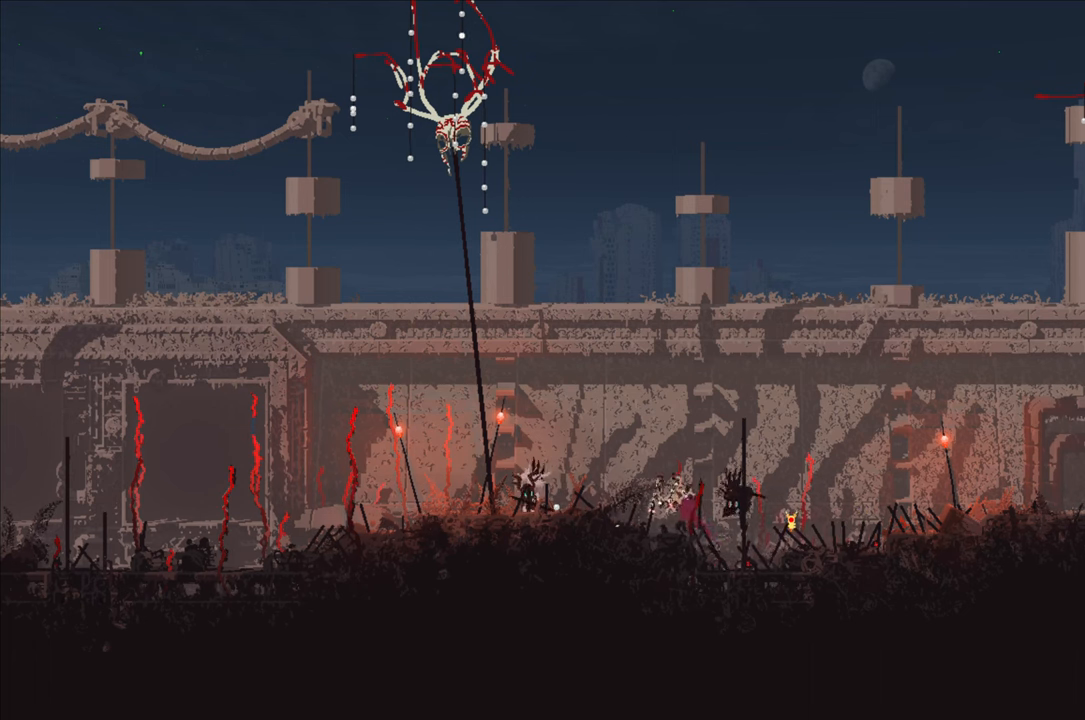
{"buttons": ["A"], "left_stick": "left", "right_stick": "center", "events": [[366, "A", "down"]]}
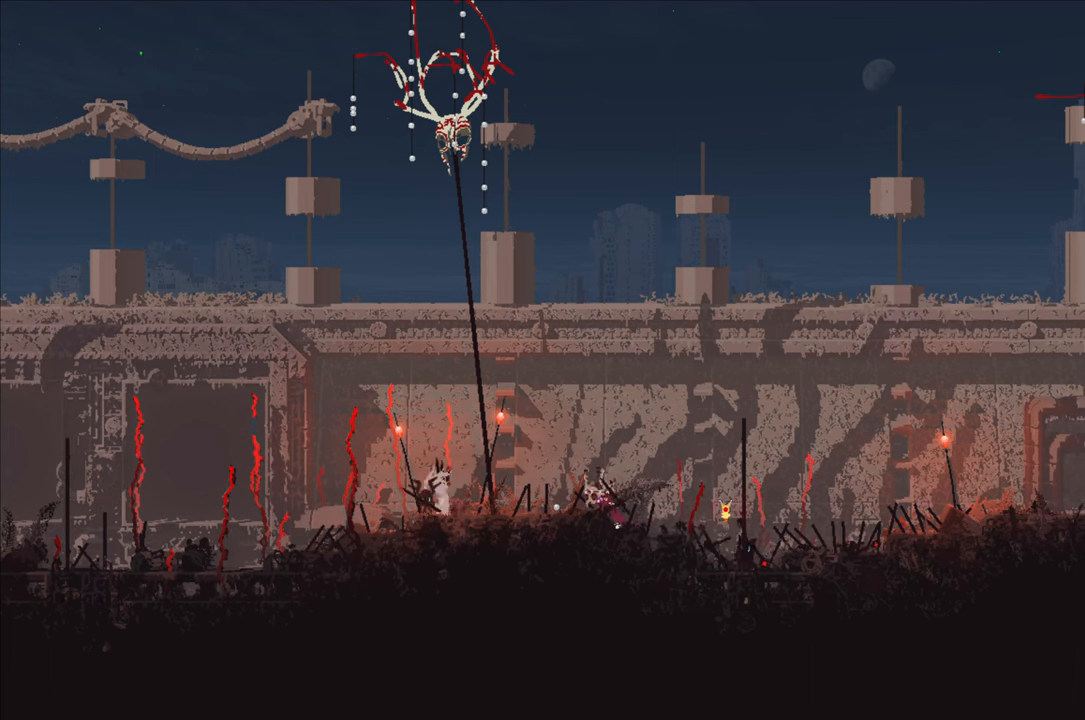
{"buttons": [], "left_stick": "left", "right_stick": "center", "events": [[50, "A", "up"]]}
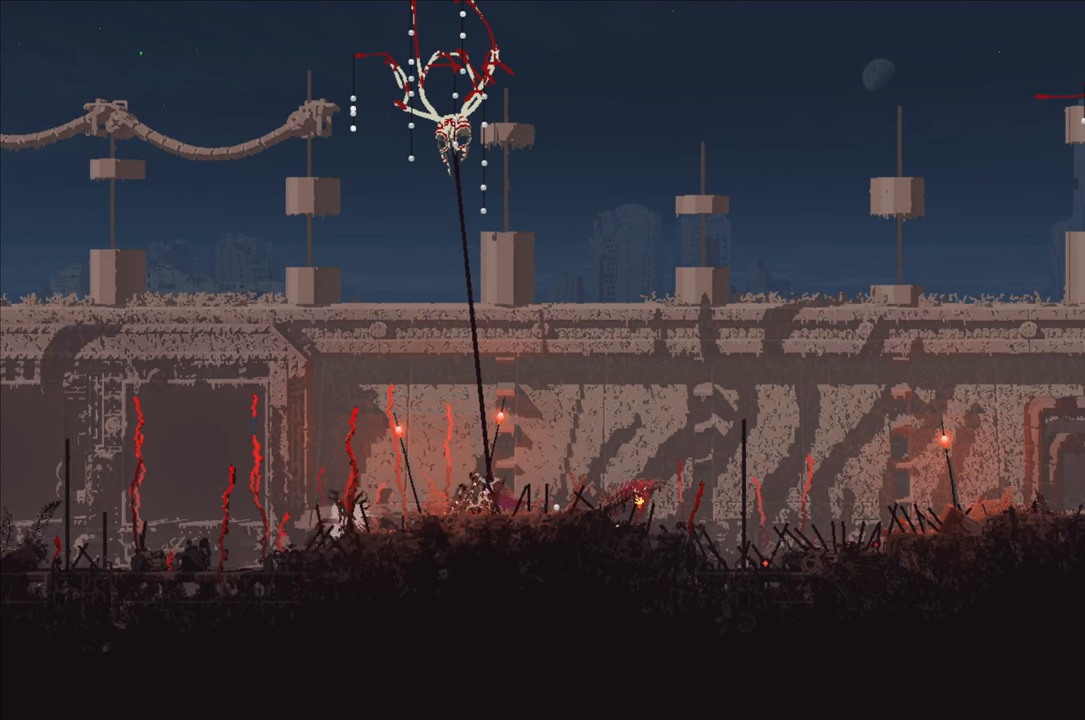
{"buttons": [], "left_stick": "left", "right_stick": "center", "events": []}
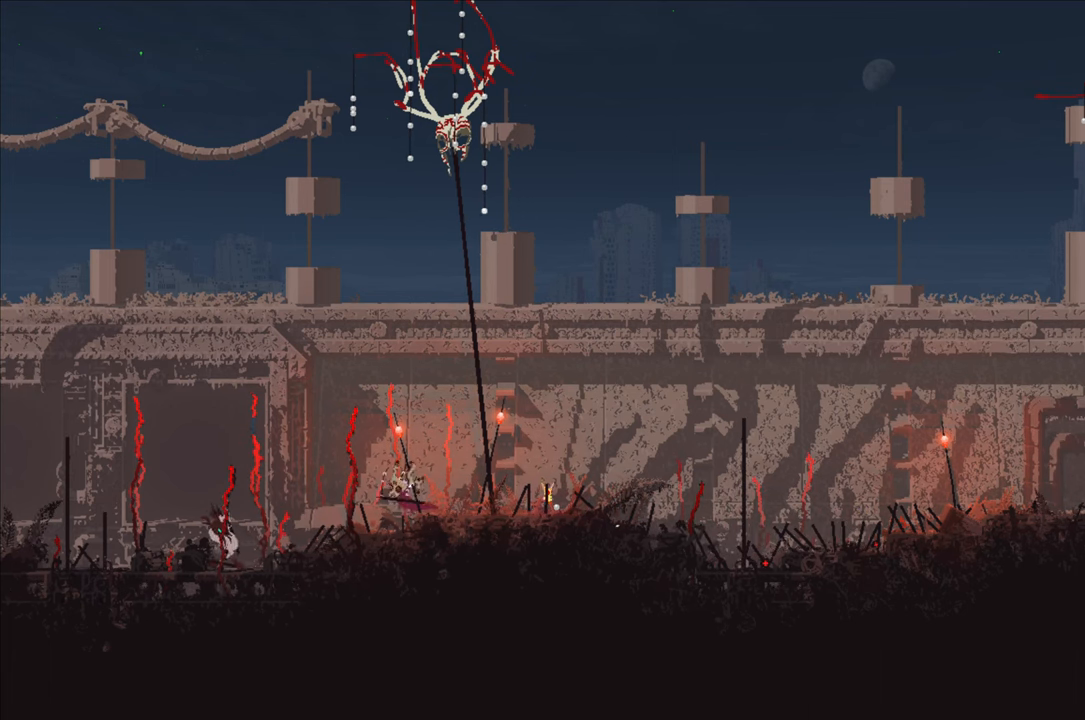
{"buttons": [], "left_stick": "left", "right_stick": "center", "events": []}
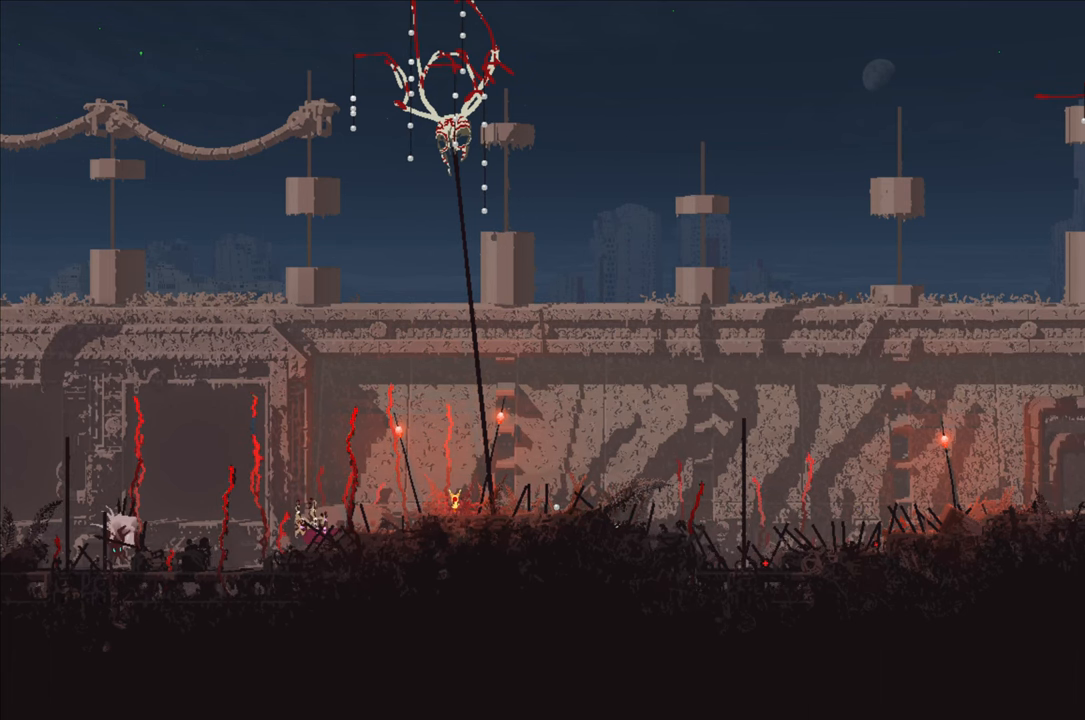
{"buttons": ["A"], "left_stick": "left", "right_stick": "center", "events": [[300, "A", "down"]]}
____
> [PROBLEM TO SOLVE] Where an entry includes an image, skip the image and return everything else exactly.

> [RESPONSE FOR THIS EXERCISE]
{"buttons": ["A"], "left_stick": "left", "right_stick": "center", "events": [[366, "A", "down"]]}
{"buttons": [], "left_stick": "left", "right_stick": "center", "events": [[50, "A", "up"]]}
{"buttons": [], "left_stick": "left", "right_stick": "center", "events": []}
{"buttons": [], "left_stick": "left", "right_stick": "center", "events": []}
{"buttons": ["A"], "left_stick": "left", "right_stick": "center", "events": [[300, "A", "down"]]}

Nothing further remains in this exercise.